COVID-19 and the tolerance of uncertainty: Teaching our frontline healthcare workers how to cope
We welcomed 2020 with no vision of what was to come – no one knew it would include the coronavirus pandemic. But with the COVID-19 crisis came contagious anxieties around the seemingly endless unknowns: What if I lose my job? How do I manage my business? What if I lose someone I love? How long will this last, and who do I trust?
In this way, tolerating uncertainty suddenly became a universal struggle; never more so than within the healthcare environment.
- Who and how are people infected?
- How do we diagnose and treat this virus?
- What are the short-term and long-term impacts of the sick?
- Will there be a vaccine, and if so, when?
Healthcare teams now rely on the critical skill of managing this uncertainty as they try to develop a timely, systematic and collaborative healthcare response to the growing number of Victorians who will require hospitalisation and intensive care treatment in the coming weeks.
But uncertainty in healthcare isn't a new concept, and can be traced to the founders of modern medicine and nursing in the mid-1800s. Canadian Physician William Osler famously said: “Medicine is a science of uncertainty and an art of probably”. And Florence Nightingale wrote in her nursing notes that “apprehension, uncertainty, waiting, expectation, fear of surprise, do a patient more harm than any exertion”.
While the media and television programs often portray medicine as solely “facts” and “knowns”, quality medicine is always changing and improving with new information. Patients themselves respond to treatments differently, or present differently, particularly when it comes to COVID-19 symptoms. Together, this means that medicine is inherently and intrinsically integrated with uncertainty.
This concept was starkly illustrated on the recent Four Corners episode "Inside Italy’s COVID War", which showed the raw reality confronting frontline healthcare workers – Italian doctors and nurses, faced with unimaginable decisions about who received life-saving treatment and who didn’t, where a “right” answer didn’t exist, but still required answering.
Indecisiveness and avoidance when faced with these ambiguous healthcare situations would actually cost lives by delaying the decisions necessary to save them.
This ability for healthcare professionals to take judicious and decisive action regarding patient care despite there being no clear or right answer (often due to conflicting, ambiguous or unknown information) is an essential workplace skill known as tolerance of uncertainty.
Why is tolerance of uncertainty important?
Research shows that healthcare professionals with lower tolerance of uncertainty burn out, and their actions negatively affect patient care. This is likely because these providers waste time, money and resources in futile attempts to minimise implicit healthcare uncertainties and unknowns. Conversely, healthcare professionals with higher uncertainty tolerance are likely more cognitively flexible, resilient, and demonstrate empathy by involving patients in their own care, as they accept that decisions and actions must be taken even when there are limits to what is “known”.

### [Data]
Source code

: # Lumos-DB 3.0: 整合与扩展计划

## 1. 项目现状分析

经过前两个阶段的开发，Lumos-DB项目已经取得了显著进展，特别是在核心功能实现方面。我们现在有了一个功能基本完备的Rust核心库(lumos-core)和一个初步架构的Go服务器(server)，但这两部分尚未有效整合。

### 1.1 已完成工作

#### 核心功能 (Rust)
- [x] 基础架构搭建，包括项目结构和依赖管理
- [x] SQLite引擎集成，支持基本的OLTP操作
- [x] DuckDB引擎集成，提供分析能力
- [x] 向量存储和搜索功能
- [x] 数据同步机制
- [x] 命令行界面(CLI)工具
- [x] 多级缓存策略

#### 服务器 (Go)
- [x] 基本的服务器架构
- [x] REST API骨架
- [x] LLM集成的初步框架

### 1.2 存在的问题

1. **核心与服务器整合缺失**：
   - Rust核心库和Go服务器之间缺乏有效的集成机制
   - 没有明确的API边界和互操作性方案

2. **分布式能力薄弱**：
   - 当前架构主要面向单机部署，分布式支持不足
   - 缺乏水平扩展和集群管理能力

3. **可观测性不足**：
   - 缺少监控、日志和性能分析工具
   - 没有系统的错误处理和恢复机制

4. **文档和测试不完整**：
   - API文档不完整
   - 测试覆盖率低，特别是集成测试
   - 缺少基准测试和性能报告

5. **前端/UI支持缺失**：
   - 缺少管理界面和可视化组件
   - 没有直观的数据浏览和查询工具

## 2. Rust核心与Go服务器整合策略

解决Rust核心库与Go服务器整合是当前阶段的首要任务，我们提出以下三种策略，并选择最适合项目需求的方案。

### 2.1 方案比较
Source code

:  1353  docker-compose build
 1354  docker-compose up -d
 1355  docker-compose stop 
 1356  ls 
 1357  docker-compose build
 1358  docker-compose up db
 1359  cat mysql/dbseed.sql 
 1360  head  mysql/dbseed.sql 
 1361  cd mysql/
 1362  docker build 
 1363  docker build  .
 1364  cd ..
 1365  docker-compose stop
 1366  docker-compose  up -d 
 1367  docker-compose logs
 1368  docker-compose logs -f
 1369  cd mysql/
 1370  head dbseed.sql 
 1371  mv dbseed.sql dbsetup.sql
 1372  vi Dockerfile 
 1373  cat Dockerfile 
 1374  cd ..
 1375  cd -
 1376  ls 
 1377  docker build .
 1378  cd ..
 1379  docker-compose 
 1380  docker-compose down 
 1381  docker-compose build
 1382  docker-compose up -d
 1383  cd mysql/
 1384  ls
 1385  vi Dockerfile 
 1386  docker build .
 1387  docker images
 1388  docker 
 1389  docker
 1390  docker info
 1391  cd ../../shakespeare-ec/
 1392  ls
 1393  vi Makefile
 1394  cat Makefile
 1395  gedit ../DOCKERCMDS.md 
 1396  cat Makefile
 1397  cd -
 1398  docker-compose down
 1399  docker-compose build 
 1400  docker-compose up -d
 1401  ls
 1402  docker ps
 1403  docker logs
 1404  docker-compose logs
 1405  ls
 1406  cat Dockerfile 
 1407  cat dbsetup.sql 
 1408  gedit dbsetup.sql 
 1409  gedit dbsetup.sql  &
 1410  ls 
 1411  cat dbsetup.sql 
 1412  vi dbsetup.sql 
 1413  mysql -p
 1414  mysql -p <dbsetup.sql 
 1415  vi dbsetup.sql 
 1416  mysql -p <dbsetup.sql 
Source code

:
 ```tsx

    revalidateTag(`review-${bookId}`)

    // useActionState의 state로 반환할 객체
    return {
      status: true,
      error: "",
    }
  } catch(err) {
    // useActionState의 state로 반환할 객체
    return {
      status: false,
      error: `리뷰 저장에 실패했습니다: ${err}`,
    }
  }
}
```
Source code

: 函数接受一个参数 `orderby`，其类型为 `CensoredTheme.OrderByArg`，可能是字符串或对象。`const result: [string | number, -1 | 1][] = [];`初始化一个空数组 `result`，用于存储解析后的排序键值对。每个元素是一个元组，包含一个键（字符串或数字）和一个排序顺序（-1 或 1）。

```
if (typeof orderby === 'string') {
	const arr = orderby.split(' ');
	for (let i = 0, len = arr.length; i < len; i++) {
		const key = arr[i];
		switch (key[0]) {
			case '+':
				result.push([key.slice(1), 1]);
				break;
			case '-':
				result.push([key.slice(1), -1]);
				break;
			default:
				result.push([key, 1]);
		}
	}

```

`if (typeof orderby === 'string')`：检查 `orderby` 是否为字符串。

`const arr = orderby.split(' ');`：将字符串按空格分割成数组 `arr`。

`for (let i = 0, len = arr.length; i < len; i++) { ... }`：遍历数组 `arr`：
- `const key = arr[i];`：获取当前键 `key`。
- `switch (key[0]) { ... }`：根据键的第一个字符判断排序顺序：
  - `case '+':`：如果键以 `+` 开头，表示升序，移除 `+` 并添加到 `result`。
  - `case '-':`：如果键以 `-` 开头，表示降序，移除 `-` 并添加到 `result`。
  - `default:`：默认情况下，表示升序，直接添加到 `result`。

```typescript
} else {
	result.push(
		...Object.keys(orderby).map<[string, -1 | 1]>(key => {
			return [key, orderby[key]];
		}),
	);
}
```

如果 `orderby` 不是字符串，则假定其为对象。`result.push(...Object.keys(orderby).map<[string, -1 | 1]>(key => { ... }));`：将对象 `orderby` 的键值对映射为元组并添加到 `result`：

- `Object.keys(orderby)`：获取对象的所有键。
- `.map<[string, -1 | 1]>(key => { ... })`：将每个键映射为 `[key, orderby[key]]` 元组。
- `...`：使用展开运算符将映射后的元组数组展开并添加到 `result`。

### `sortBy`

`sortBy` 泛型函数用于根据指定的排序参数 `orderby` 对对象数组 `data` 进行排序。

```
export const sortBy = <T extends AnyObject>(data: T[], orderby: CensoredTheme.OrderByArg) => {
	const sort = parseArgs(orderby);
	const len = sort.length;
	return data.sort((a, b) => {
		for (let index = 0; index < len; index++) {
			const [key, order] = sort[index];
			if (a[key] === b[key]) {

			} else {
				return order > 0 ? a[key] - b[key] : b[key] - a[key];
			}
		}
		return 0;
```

### [The task]
From the article on COVID-19 and tolerance of uncertainty, please write out the passage word for word, beginning at the words "In this way, tolerating" and stopping after "of the sick?". The items play no part here.

### [Task output]
In this way, tolerating uncertainty suddenly became a universal struggle; never more so than within the healthcare environment.
- Who and how are people infected?
- How do we diagnose and treat this virus?
- What are the short-term and long-term impacts of the sick?